▶ [O que fazer]: Copie as linhas de todos os registros substituindo "Patrimonio y Paisaje" por "Patrimonio y Territorio", sem mudar mais nada. Deixe as imagens fora da resposta.

Registros de uma fonte de dados:
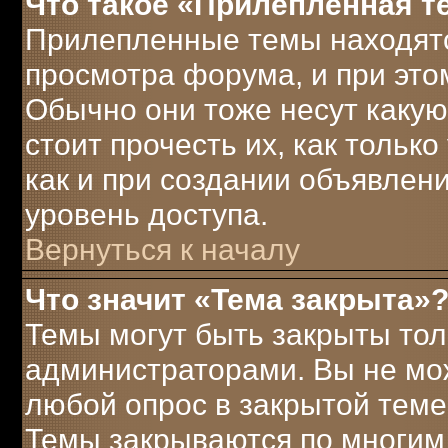
Что такое «Прилепленная т
Прилепленные темы находятс
просмотра форума, и при это
Обычно они тоже несут каку
стоит прочесть их, как только
как и при создании объявлен
уровень доступа.
Вернуться к началу
Что значит «Тема закрыта»
Темы могут быть закрыты то
администраторами. Вы не мож
любой опрос в закрытой теме
Темы закрываются по многим 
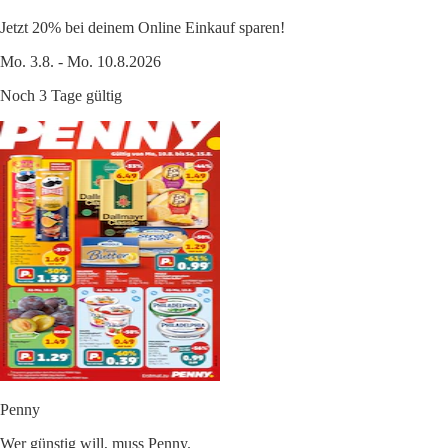
Jetzt 20% bei deinem Online Einkauf sparen!
Mo. 3.8. - Mo. 10.8.2026
Noch 3 Tage gültig
Penny
Wer günstig will, muss Penny.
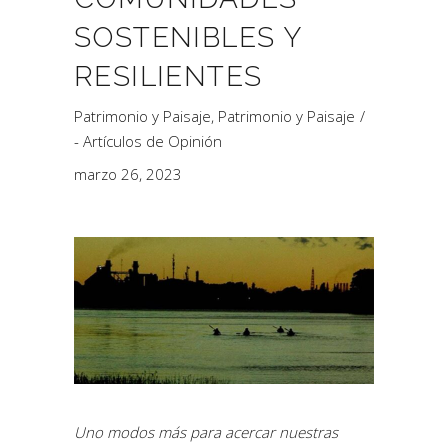
SOSTENIBLES Y
RESILIENTES
Patrimonio y Paisaje
,
Patrimonio y Paisaje
- Artículos de Opinión
marzo 26, 2023
Uno modos más para acercar nuestras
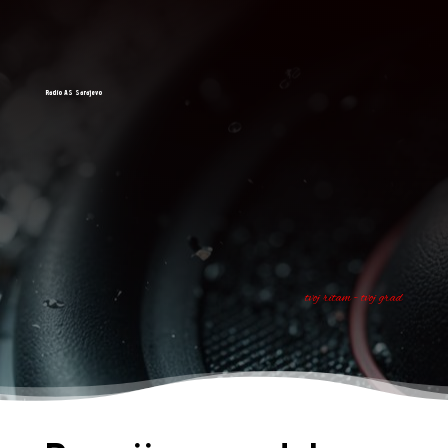
Radio AS Sarajevo
tvoj ritam - tvoj grad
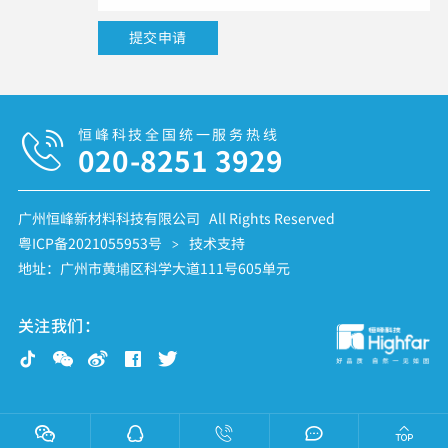
恒峰科技全国统一服务热线
020-8251 3929
广州恒峰新材料科技有限公司 All Rights Reserved
粤ICP备2021055953号
技术支持
>
地址：广州市黄埔区科学大道111号605单元
关注我们：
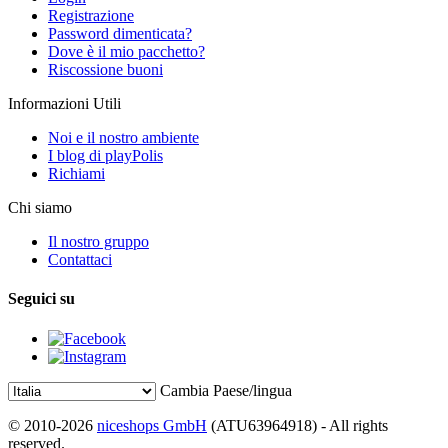
Registrazione
Password dimenticata?
Dove è il mio pacchetto?
Riscossione buoni
Informazioni Utili
Noi e il nostro ambiente
I blog di playPolis
Richiami
Chi siamo
Il nostro gruppo
Contattaci
Seguici su
Cambia Paese/lingua
© 2010-2026
niceshops GmbH
(ATU63964918) - All rights
reserved.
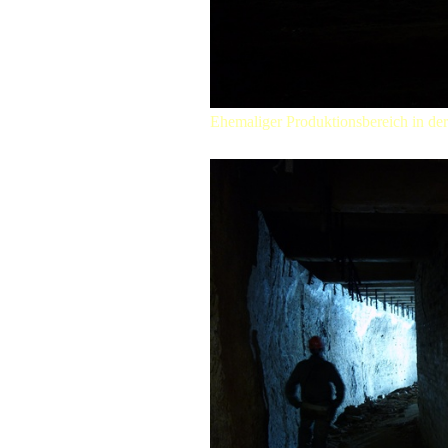
Ehemaliger Produktionsbereich in de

▶ [Espaço da resposta]:
Что такое «Прилепленная т
Прилепленные темы находятс
просмотра форума, и при это
Обычно они тоже несут каку
стоит прочесть их, как только
как и при создании объявлен
уровень доступа.
Вернуться к началу
Что значит «Тема закрыта»
Темы могут быть закрыты то
администраторами. Вы не мож
любой опрос в закрытой теме
Темы закрываются по многим 
Jetzt 20% bei deinem Online Einkauf sparen!
Mo. 3.8. - Mo. 10.8.2026
Noch 3 Tage gültig
Penny
Wer günstig will, muss Penny.
SOSTENIBLES Y
RESILIENTES
Patrimonio y Territorio
,
Patrimonio y Territorio
- Artículos de Opinión
marzo 26, 2023
Uno modos más para acercar nuestras
Radio AS Sarajevo
tvoj ritam - tvoj grad
恒峰科技全国统一服务热线
020-8251 3929
广州恒峰新材料科技有限公司 All Rights Reserved
粤ICP备2021055953号
技术支持
>
地址：广州市黄埔区科学大道111号605单元
关注我们：
Registrazione
Password dimenticata?
Dove è il mio pacchetto?
Riscossione buoni
Informazioni Utili
Noi e il nostro ambiente
I blog di playPolis
Richiami
Chi siamo
Il nostro gruppo
Contattaci
Seguici su
Cambia Paese/lingua
© 2010-2026
niceshops GmbH
(ATU63964918) - All rights
reserved.
Ehemaliger Produktionsbereich in de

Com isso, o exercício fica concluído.